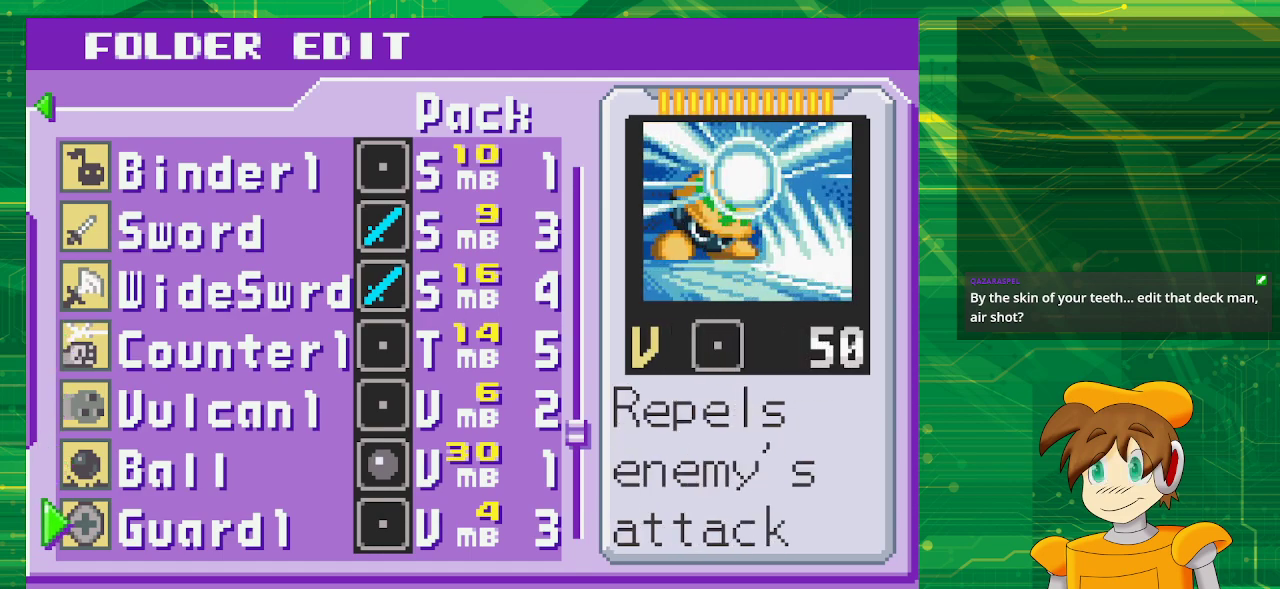
{"buttons": [], "events": []}
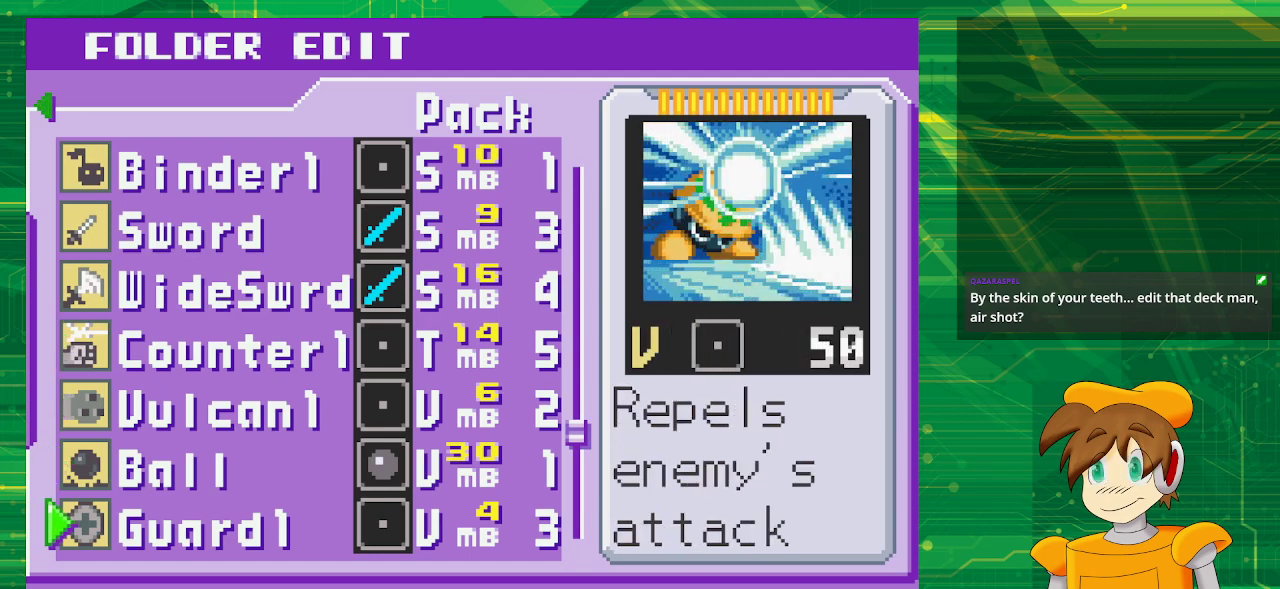
{"buttons": [], "events": [[250, "DPAD_DOWN", "down"], [350, "DPAD_DOWN", "up"]]}
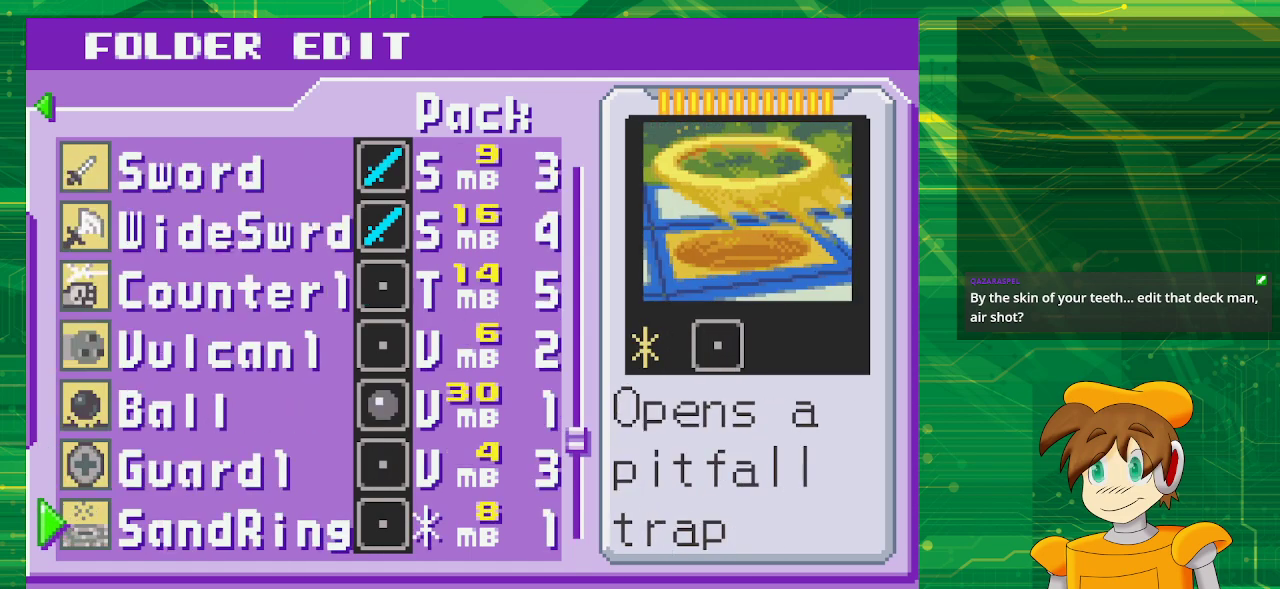
{"buttons": [], "events": []}
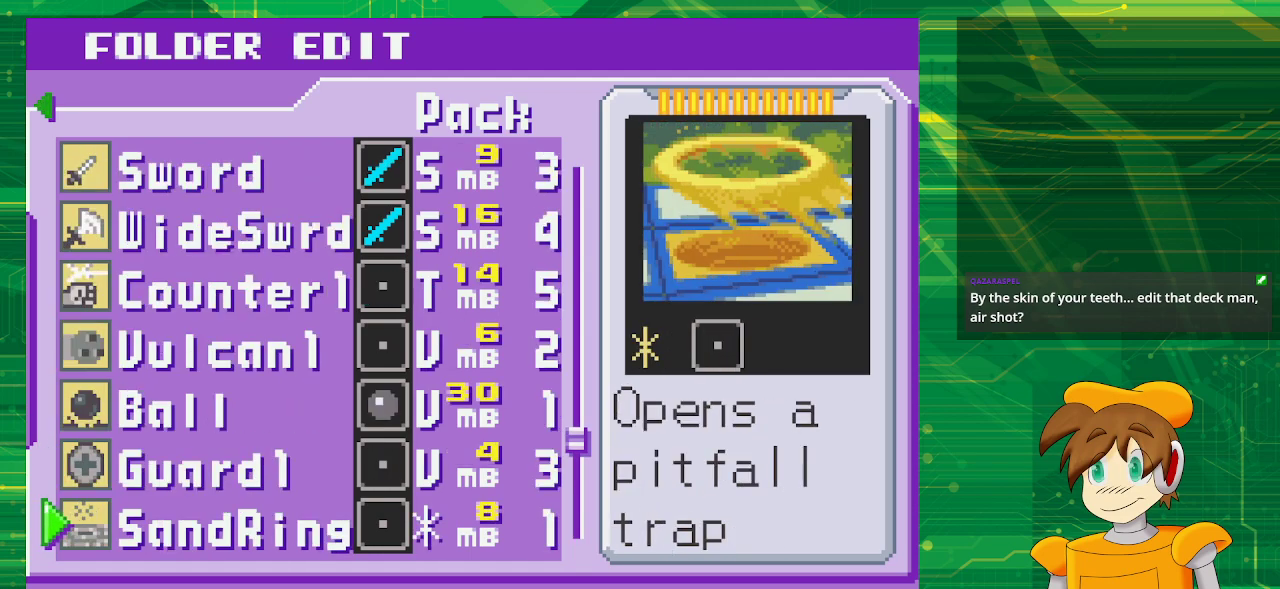
{"buttons": [], "events": []}
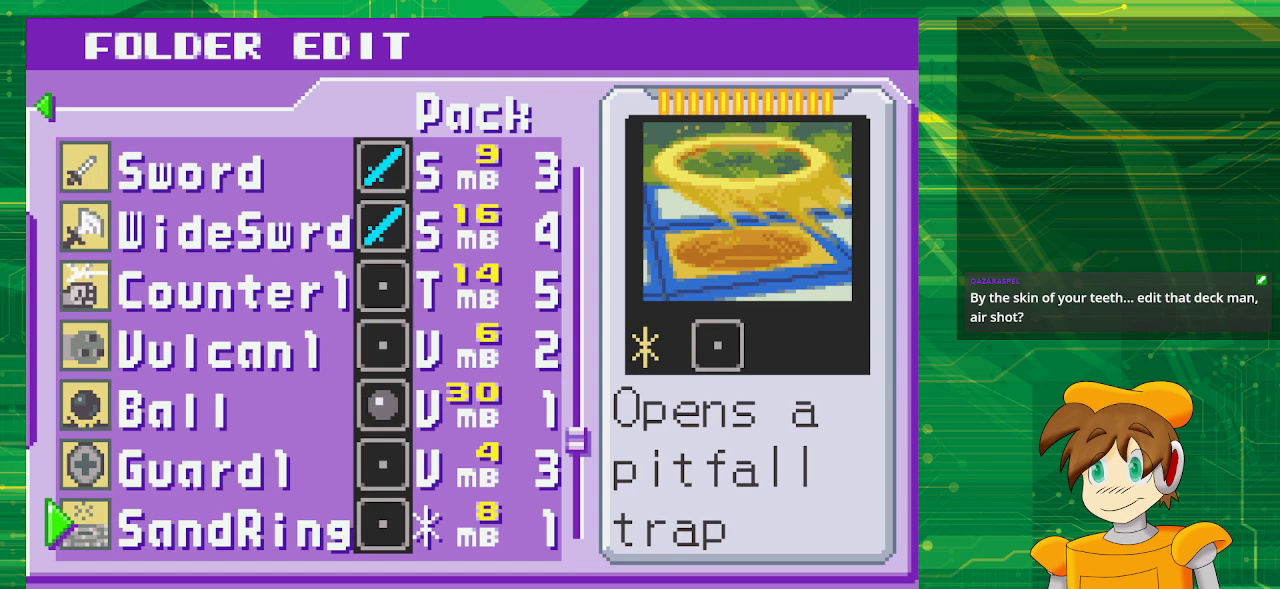
{"buttons": [], "events": []}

About this exercise: Drop every image, please, and write out the data above exactly as shown.

Reply:
{"buttons": [], "events": []}
{"buttons": [], "events": [[250, "DPAD_DOWN", "down"], [350, "DPAD_DOWN", "up"]]}
{"buttons": [], "events": []}
{"buttons": [], "events": []}
{"buttons": [], "events": []}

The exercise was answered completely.